Some limitations of the current study need to be acknowledged. The cross-sectional design of our study is a limitation which is common among many epidemiological studies; this prevented us from examining causal associations. The study did not include a clinical validation of the CIDI 3.0 diagnosis. It is difficult to eliminate recall bias and reporting errors from cross-sectional and self-reported data. While we focused on only past 12-month treatment gap, there could still be discrepancies. Ethical concerns and personal data protection laws do not allow linkage to hospital administrative data and hence we are unable to determine if there was any under or over reporting of the treatment gap. The survey did not include those institutionalized throughout the survey period. Though excluded people comprised a small proportion of the population, their exclusion could have some effect on the reported treatment gap. While the survey had a reasonably good response rate (69.5%), it is possible that those refusing to participate in the study had a higher prevalence of mental disorders or had pre-existing mental disorders that were not treated. Lastly, the survey did not include information on pharmacotherapy and treatment duration; thus, we could not assess treatment adequacy in the population.

The strengths of the study include the large sample size, ensuring consistency of methodology across both surveys and conduction of interviews in multiple local languages to ensure inclusivity.

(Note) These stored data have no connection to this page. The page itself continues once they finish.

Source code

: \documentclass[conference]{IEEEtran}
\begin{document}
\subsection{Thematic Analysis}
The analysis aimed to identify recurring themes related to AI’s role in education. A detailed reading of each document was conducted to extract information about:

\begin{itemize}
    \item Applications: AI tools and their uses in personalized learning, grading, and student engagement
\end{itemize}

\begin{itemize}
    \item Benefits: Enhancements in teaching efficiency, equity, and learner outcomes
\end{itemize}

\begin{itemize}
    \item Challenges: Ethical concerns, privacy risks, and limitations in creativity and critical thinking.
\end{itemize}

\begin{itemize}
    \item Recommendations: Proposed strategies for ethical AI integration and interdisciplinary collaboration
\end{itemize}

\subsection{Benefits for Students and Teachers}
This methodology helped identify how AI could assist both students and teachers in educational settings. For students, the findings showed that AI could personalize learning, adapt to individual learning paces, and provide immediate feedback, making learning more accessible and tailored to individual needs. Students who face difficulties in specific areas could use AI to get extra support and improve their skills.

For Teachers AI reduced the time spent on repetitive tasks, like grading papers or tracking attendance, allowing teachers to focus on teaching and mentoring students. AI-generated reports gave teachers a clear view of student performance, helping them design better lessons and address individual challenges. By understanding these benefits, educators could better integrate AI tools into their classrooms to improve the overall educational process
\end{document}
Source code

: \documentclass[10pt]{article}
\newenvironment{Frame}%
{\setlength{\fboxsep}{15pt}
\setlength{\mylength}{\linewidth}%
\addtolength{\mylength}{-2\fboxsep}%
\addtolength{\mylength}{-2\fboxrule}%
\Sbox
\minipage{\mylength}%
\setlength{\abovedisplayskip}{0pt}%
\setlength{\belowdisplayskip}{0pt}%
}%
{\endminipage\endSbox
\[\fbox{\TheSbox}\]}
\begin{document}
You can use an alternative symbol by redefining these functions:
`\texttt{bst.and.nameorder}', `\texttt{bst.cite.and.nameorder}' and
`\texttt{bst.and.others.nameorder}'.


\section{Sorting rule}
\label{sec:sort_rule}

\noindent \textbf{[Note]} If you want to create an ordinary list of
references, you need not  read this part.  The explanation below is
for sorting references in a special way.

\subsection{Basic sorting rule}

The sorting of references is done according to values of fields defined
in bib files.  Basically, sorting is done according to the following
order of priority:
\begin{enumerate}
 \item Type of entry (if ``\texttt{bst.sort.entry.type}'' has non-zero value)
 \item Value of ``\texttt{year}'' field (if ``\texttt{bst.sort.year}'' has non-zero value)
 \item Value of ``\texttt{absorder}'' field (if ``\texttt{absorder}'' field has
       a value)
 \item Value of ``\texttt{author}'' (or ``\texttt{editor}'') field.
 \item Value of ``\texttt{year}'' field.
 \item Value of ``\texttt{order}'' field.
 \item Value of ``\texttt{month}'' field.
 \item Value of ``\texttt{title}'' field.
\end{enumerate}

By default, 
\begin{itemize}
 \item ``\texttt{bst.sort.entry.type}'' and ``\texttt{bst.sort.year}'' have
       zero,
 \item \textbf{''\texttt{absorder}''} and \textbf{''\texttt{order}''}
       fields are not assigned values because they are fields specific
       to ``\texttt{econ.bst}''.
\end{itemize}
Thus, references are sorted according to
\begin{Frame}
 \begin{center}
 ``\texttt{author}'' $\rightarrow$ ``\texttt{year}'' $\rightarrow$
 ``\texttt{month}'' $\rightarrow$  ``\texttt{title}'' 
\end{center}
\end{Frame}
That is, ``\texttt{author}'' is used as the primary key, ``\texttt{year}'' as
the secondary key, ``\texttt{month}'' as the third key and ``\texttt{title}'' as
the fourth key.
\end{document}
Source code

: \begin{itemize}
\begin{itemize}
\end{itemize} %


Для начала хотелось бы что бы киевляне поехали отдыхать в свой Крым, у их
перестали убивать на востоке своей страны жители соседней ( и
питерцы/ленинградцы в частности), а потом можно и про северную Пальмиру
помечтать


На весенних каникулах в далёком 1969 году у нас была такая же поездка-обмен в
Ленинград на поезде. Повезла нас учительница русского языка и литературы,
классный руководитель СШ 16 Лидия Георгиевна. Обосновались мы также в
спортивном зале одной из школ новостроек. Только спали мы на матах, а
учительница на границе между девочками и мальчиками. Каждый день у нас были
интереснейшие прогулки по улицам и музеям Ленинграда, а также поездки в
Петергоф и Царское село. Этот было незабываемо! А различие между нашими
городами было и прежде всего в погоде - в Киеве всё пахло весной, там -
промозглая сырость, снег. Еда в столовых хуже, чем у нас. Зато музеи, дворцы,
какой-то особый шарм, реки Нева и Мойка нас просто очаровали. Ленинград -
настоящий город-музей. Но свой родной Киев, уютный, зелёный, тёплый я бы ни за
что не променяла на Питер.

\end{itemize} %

In conclusion, our study found a significant treatment gap among people with mood, anxiety and alcohol use disorder in Singapore which is consistent with previous research. The extent of treatment gap has decreased since the last study, but it was not significant except in the case of alcohol abuse, suggesting the early effects of the community mental health master plan in improving the treatment gap. The study identified some correlates of treatment gap which are unique to the Asian context. Our findings suggest that a number of barriers, namely, individual (financial, attitudinal, lack of awareness) or cultural (stigma), may contribute to the treatment gap. These barriers need to be addressed by different, culturally appropriate health policies and interventions including promotion of school based and workplace mental health initiatives and implementing anti-stigma campaigns. These interventions must be made available in all local languages, incorporate locally relevant concepts and content, and provide referrals to appropriate mental health services as well as to e-health sources that are adapted for use in Singapore.